5. **VC7 thermal headroom under sustained mixed CPU+GPU load.**
Pi 5 throttles GPU at 85°C, CPU at 80°C. hertz idles at ~64°C
with the LXD spine; mixed compute will push higher. With or
without active cooling on hertz is an open question.
These are Phase 1's burden, not Phase 0's. Phase 0 closes here.
## 8. Sources
Earlier session's web research produced ~7000 words of substrate
references across 6 parallel threads. The full source list lived
in the deleted `phase0_findings.md` and `phase0_wall1_bypass.md`.
The high-value pointers that should follow this project forward:
- [Mesa `src/broadcom/qpu/qpu_instr.h`](https://github.com/Mesa3D/mesa/blob/main/src/broadcom/qpu/qpu_instr.h) — de-facto VC7 QPU ISA reference (no Broadcom-published doc; ISA under NDA)
- [Mesa `src/broadcom/compiler/`](https://github.com/Mesa3D/mesa/tree/main/src/broadcom/compiler) — NIR→QPU compiler, the open ground truth for what V3D 7.1 can do
- [`Idein/py-videocore7`](https://github.com/Idein/py-videocore7) — working QPU GPGPU runtime via DRM; SGEMM benchmark; existence proof
- [`Towdo/py-videocore7`](https://github.com/Towdo/py-videocore7) — fork with more fixes
- [Mesa `v3dv` driver source](https://gitlab.freedesktop.org/mesa/mesa/-/tree/main/src/broadcom/vulkan) — Vulkan compute path
- [Pi 5 HEVC kernel driver patch series](https://patchwork.kernel.org) — closest architectural template for ARM-side V4L2 stateless wrapping a Pi-5 hardware accelerator (search "rpi-hevc-dec")
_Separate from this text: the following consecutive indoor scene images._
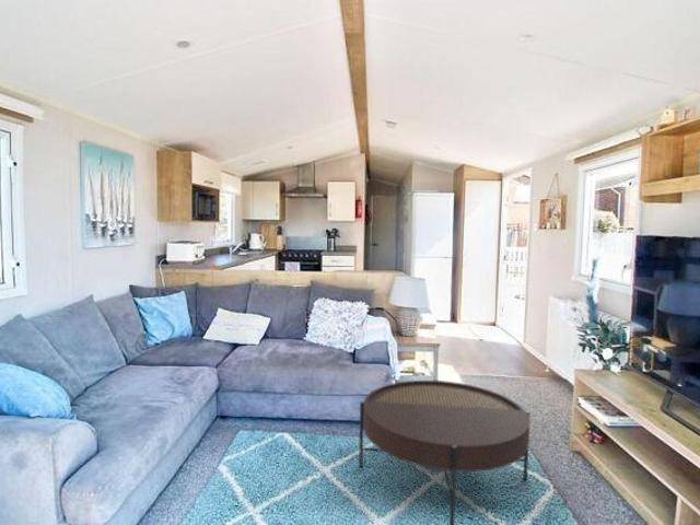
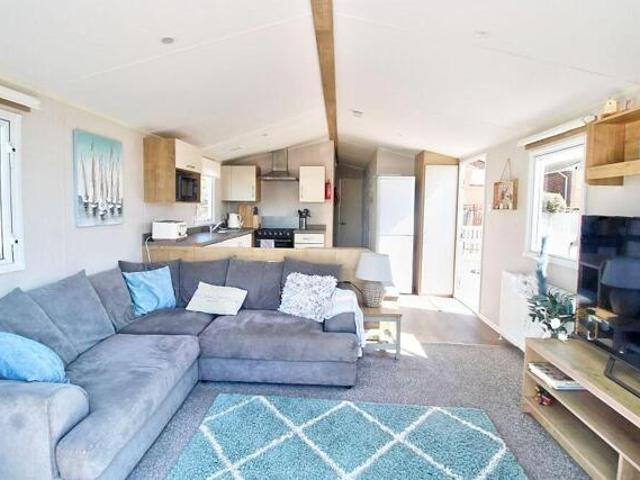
- coffee table [358,378,530,525]
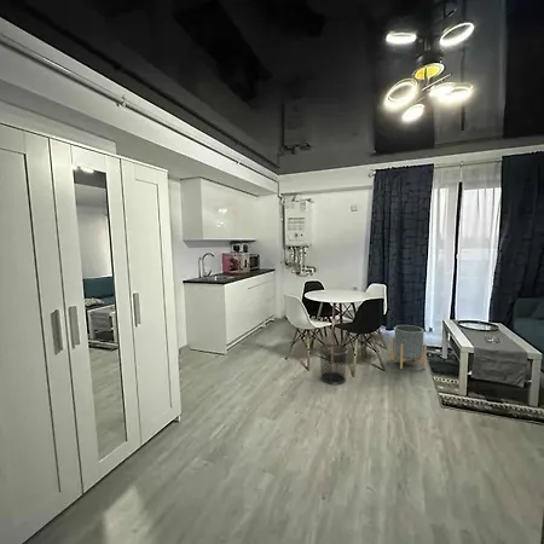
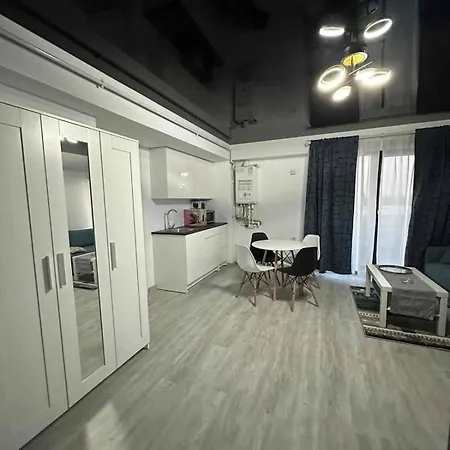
- planter [390,324,428,370]
- waste bin [317,343,349,386]
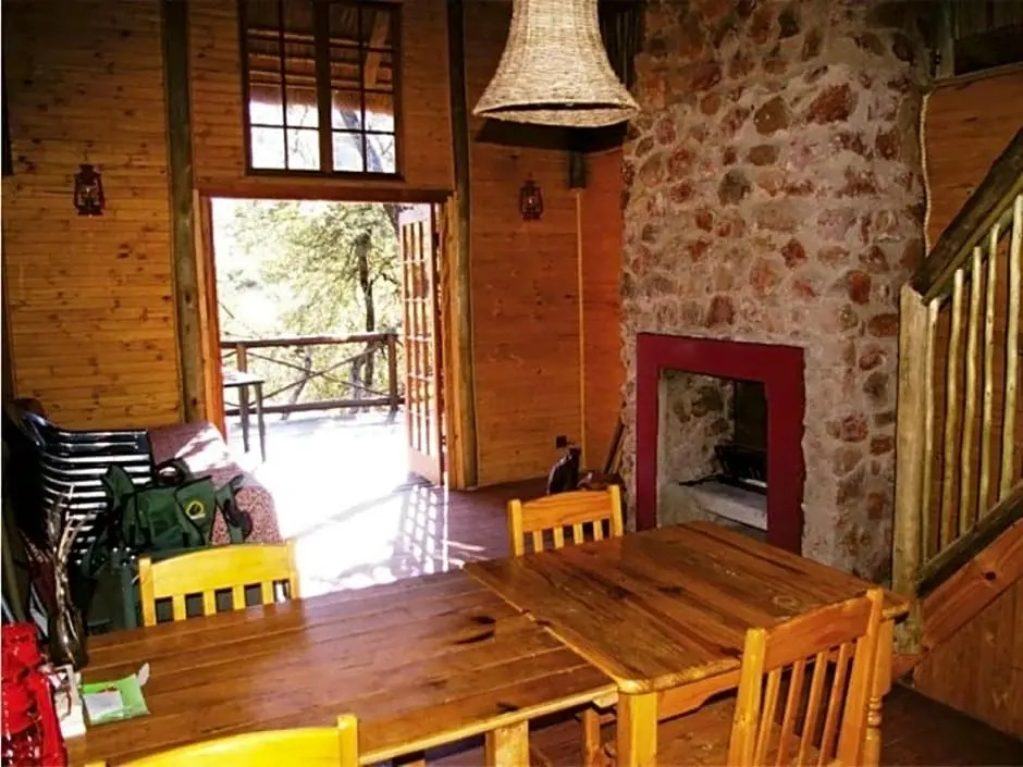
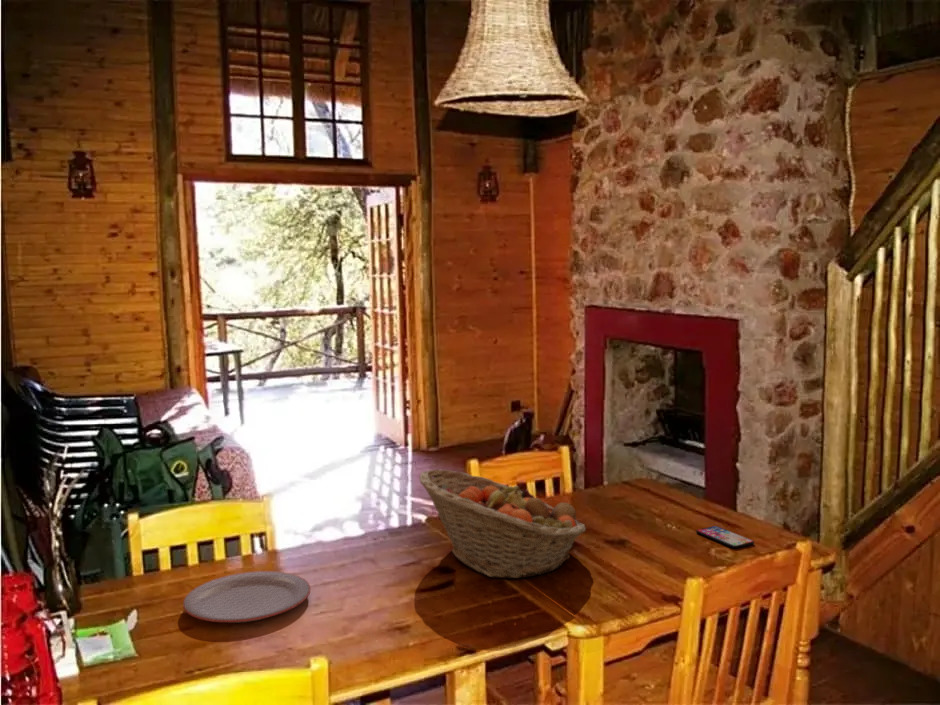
+ plate [182,570,312,623]
+ smartphone [695,525,755,549]
+ fruit basket [419,468,587,579]
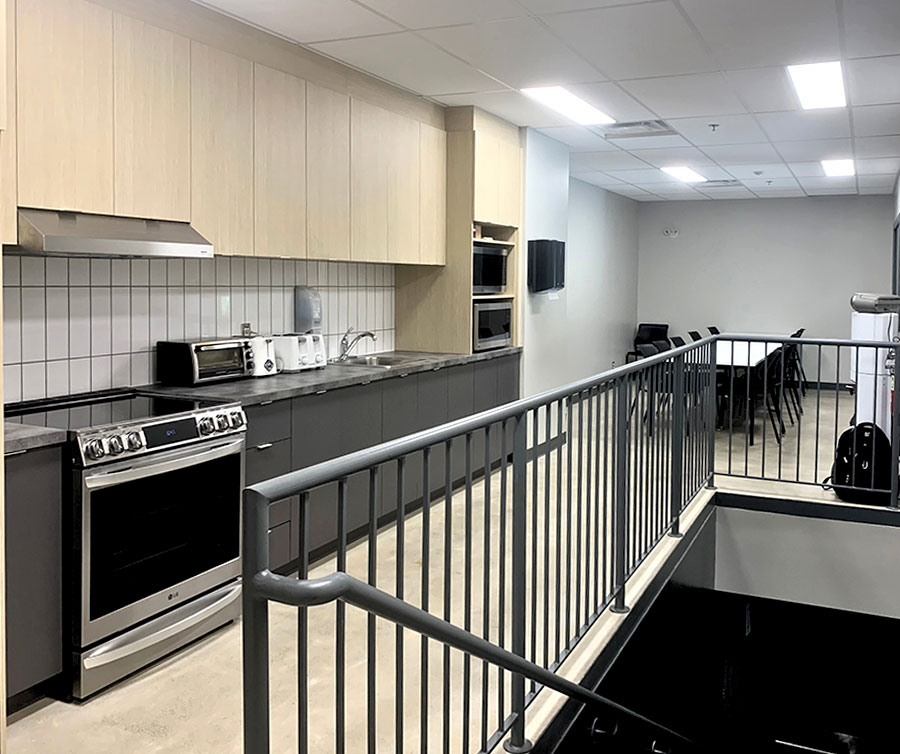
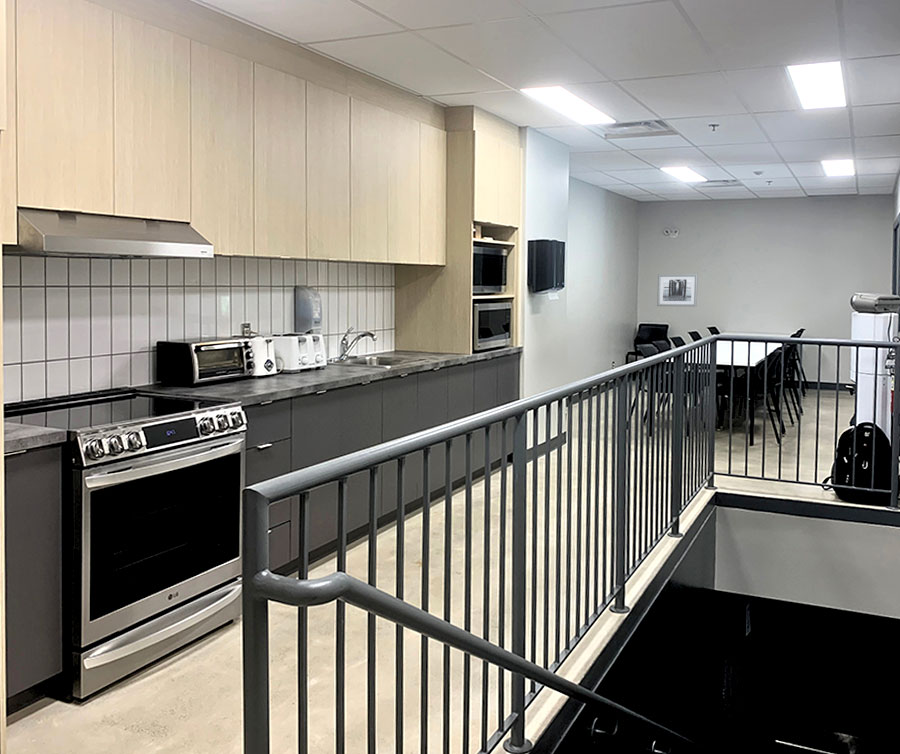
+ wall art [656,273,699,307]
- [raspberrypi/usbboot secure-boot.md](https://github.com/raspberrypi/usbboot/blob/master/docs/secure-boot.md) — Wall 1 silicon-RoT confirmation
- [schlae/cm5-reveng](https://github.com/schlae/cm5-reveng) — CM5 PCB RE; VPU JTAG test points (Dec 2025; out of Path B scope, kept as escape hatch reference)
- [MulticoreWare / Imagination PowerVR VP9 OpenCL decoder press](https://www.design-reuse.com/news/34030/vp9-decoder-imagination-powervr-series6-gpus.html) — 2014 precedent for hybrid codec back-end on embedded GPU compute
- [FFmpeg 8.0 part-3 VP9 Vulkan failure post](https://www.rendi.dev/blog/ffmpeg-8-0-part-3-failed-attempts-to-use-vulkan-for-av1-encoding-vp9-decoding) — recent cautionary tale; failure was in entropy stage, not back-end
- [`Halide/Halide` Vulkan Pi 5 issue #8494](https://github.com/halide/Halide/issues/8494) — known runtime edge cases on Pi 5 Vulkan
- [Pi Forum p=2330030](https://forums.raspberrypi.com/viewtopic.php?p=2330030) — RPi engineer confirms VC7 ISA NDA + EU CRA signing rationale
Future phases should add citations here as they're consumed, not
re-derive Phase 0's substrate findings.